13.          I am satisfied that the Decision contained a material error of law in not remitting the matter to the Respondent for a decision under regulation 21 of the EEA Regulations. The proper course is to set aside the Decision and to allow the appeal to the extent of remitting the matter to the Respondent to re-determine the application to admit by reference to that regulation. I was told by Ms Cole that an application to revoke the deportation order has now been made by the Appellant to the Home Office and the decision whether to admit can presumably be re-taken in conjunction with that application.

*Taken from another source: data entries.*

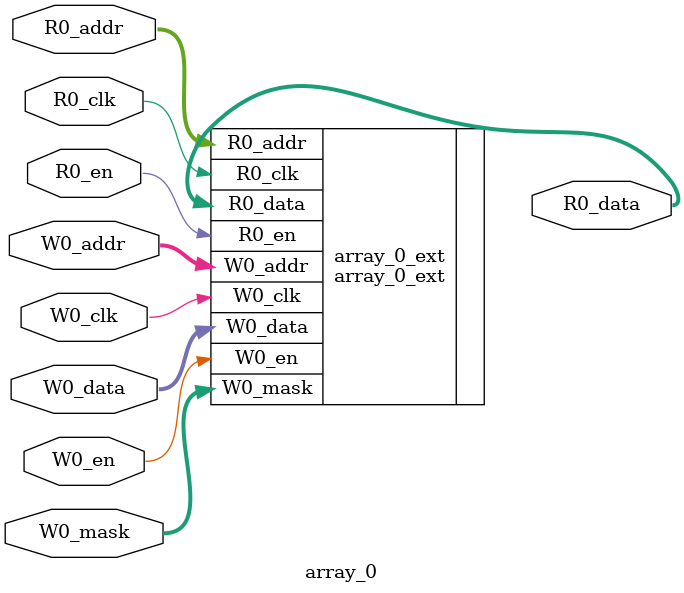
<source format=sv>
`ifndef RANDOMIZE
  `ifdef RANDOMIZE_MEM_INIT
    `define RANDOMIZE
  `endif // RANDOMIZE_MEM_INIT
`endif // not def RANDOMIZE
`ifndef RANDOMIZE
  `ifdef RANDOMIZE_REG_INIT
    `define RANDOMIZE
  `endif // RANDOMIZE_REG_INIT
`endif // not def RANDOMIZE

`ifndef RANDOM
  `define RANDOM $random
`endif // not def RANDOM

// Users can define INIT_RANDOM as general code that gets injected into the
// initializer block for modules with registers.
`ifndef INIT_RANDOM
  `define INIT_RANDOM
`endif // not def INIT_RANDOM

// If using random initialization, you can also define RANDOMIZE_DELAY to
// customize the delay used, otherwise 0.002 is used.
`ifndef RANDOMIZE_DELAY
  `define RANDOMIZE_DELAY 0.002
`endif // not def RANDOMIZE_DELAY

// Define INIT_RANDOM_PROLOG_ for use in our modules below.
`ifndef INIT_RANDOM_PROLOG_
  `ifdef RANDOMIZE
    `ifdef VERILATOR
      `define INIT_RANDOM_PROLOG_ `INIT_RANDOM
    `else  // VERILATOR
      `define INIT_RANDOM_PROLOG_ `INIT_RANDOM #`RANDOMIZE_DELAY begin end
    `endif // VERILATOR
  `else  // RANDOMIZE
    `define INIT_RANDOM_PROLOG_
  `endif // RANDOMIZE
`endif // not def INIT_RANDOM_PROLOG_

// Include register initializers in init blocks unless synthesis is set
`ifndef SYNTHESIS
  `ifndef ENABLE_INITIAL_REG_
    `define ENABLE_INITIAL_REG_
  `endif // not def ENABLE_INITIAL_REG_
`endif // not def SYNTHESIS

// Include rmemory initializers in init blocks unless synthesis is set
`ifndef SYNTHESIS
  `ifndef ENABLE_INITIAL_MEM_
    `define ENABLE_INITIAL_MEM_
  `endif // not def ENABLE_INITIAL_MEM_
`endif // not def SYNTHESIS

// Standard header to adapt well known macros for prints and assertions.

// Users can define 'PRINTF_COND' to add an extra gate to prints.
`ifndef PRINTF_COND_
  `ifdef PRINTF_COND
    `define PRINTF_COND_ (`PRINTF_COND)
  `else  // PRINTF_COND
    `define PRINTF_COND_ 1
  `endif // PRINTF_COND
`endif // not def PRINTF_COND_

// Users can define 'ASSERT_VERBOSE_COND' to add an extra gate to assert error printing.
`ifndef ASSERT_VERBOSE_COND_
  `ifdef ASSERT_VERBOSE_COND
    `define ASSERT_VERBOSE_COND_ (`ASSERT_VERBOSE_COND)
  `else  // ASSERT_VERBOSE_COND
    `define ASSERT_VERBOSE_COND_ 1
  `endif // ASSERT_VERBOSE_COND
`endif // not def ASSERT_VERBOSE_COND_

// Users can define 'STOP_COND' to add an extra gate to stop conditions.
`ifndef STOP_COND_
  `ifdef STOP_COND
    `define STOP_COND_ (`STOP_COND)
  `else  // STOP_COND
    `define STOP_COND_ 1
  `endif // STOP_COND
`endif // not def STOP_COND_

module array_0(	// ventus/src/SRAMTemplate/SRAMTemplate.scala:96:26
  input  [7:0]    R0_addr,
  input           R0_en,
                  R0_clk,
  output [2047:0] R0_data,
  input  [7:0]    W0_addr,
  input           W0_en,
                  W0_clk,
  input  [2047:0] W0_data,
  input  [1:0]    W0_mask
);

  array_0_ext array_0_ext (	// ventus/src/SRAMTemplate/SRAMTemplate.scala:96:26
    .R0_addr (R0_addr),
    .R0_en   (R0_en),
    .R0_clk  (R0_clk),
    .R0_data (R0_data),
    .W0_addr (W0_addr),
    .W0_en   (W0_en),
    .W0_clk  (W0_clk),
    .W0_data (W0_data),
    .W0_mask (W0_mask)
  );
endmodule


</source>
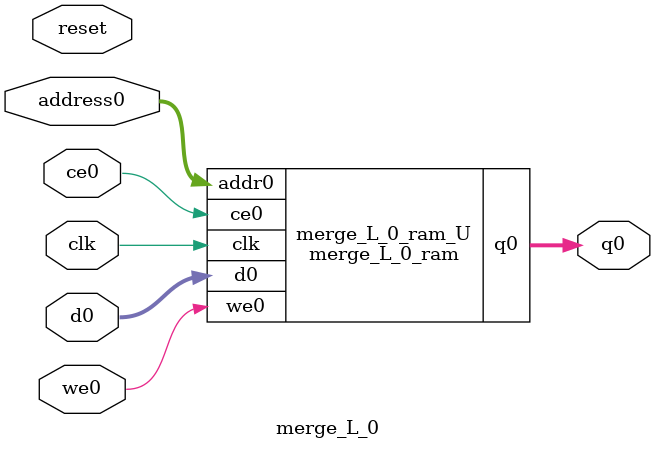
<source format=v>
`timescale 1 ns / 1 ps
module merge_L_0_ram (addr0, ce0, d0, we0, q0,  clk);

parameter DWIDTH = 32;
parameter AWIDTH = 16;
parameter MEM_SIZE = 60000;

input[AWIDTH-1:0] addr0;
input ce0;
input[DWIDTH-1:0] d0;
input we0;
output reg[DWIDTH-1:0] q0;
input clk;

(* ram_style = "block" *)reg [DWIDTH-1:0] ram[0:MEM_SIZE-1];




always @(posedge clk)  
begin 
    if (ce0) begin
        if (we0) 
            ram[addr0] <= d0; 
        q0 <= ram[addr0];
    end
end


endmodule

`timescale 1 ns / 1 ps
module merge_L_0(
    reset,
    clk,
    address0,
    ce0,
    we0,
    d0,
    q0);

parameter DataWidth = 32'd32;
parameter AddressRange = 32'd60000;
parameter AddressWidth = 32'd16;
input reset;
input clk;
input[AddressWidth - 1:0] address0;
input ce0;
input we0;
input[DataWidth - 1:0] d0;
output[DataWidth - 1:0] q0;



merge_L_0_ram merge_L_0_ram_U(
    .clk( clk ),
    .addr0( address0 ),
    .ce0( ce0 ),
    .we0( we0 ),
    .d0( d0 ),
    .q0( q0 ));

endmodule


</source>
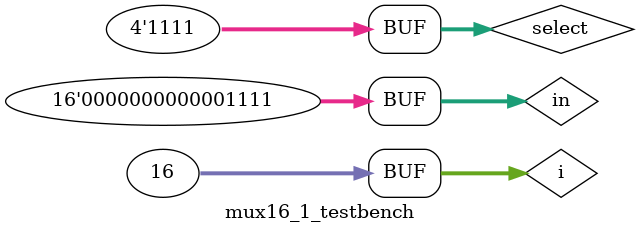
<source format=sv>
`timescale 1ps / 1ps
module multiplexor16to1(in, out, select);
	input logic [15:0] in;
	input logic [3:0] select;
	output logic out;
	
	
	logic [3:0] outputs;
	
	multiplexor4to1 m1 (in[3:0], outputs[0], select[1:0]);
	multiplexor4to1 m2 (in[7:4], outputs[1], select[1:0]);
	multiplexor4to1 m3 (in[11:8], outputs[2], select[1:0]);
	multiplexor4to1 m4 (in[15:12], outputs[3], select[1:0]);
	multiplexor4to1 m5 (outputs, out, select[3:2]);
	
endmodule

module mux16_1_testbench();     
  logic [15:0]  in;  
  logic [3:0] select;
  logic  out;      
       
  mux16_1 dut (in, out, select);      
     
  integer i;   
  initial begin   
    for(i=0; i<16; i++) begin   
      in[15:0]= i; select[3:0] = i; #10;
    end   
  end   
endmodule  
</source>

14.          I note that the Appellant is currently residing in Romania with his children who are therefore separated from their mother. The decision should therefore be re-taken as soon as practically possible. I have considered whether to give a direction as to the timescale in which a further decision should be taken. I have however concluded that this would not be appropriate as I recognise that when that can be done may be dependent on matters outside the control of the Respondent such as the response to criminal records checks.

DECISION

The First-tier Tribunal decision did involve the making of an error on a point of law to the extent of failing to remit the matter to the Respondent for further decision. I set aside the Decision and re-make the decision in the appeal by allowing it to the extent of remittal to the Respondent for her to re-take the decision whether to admit in accordance with regulation 21 of the EEA Regulations.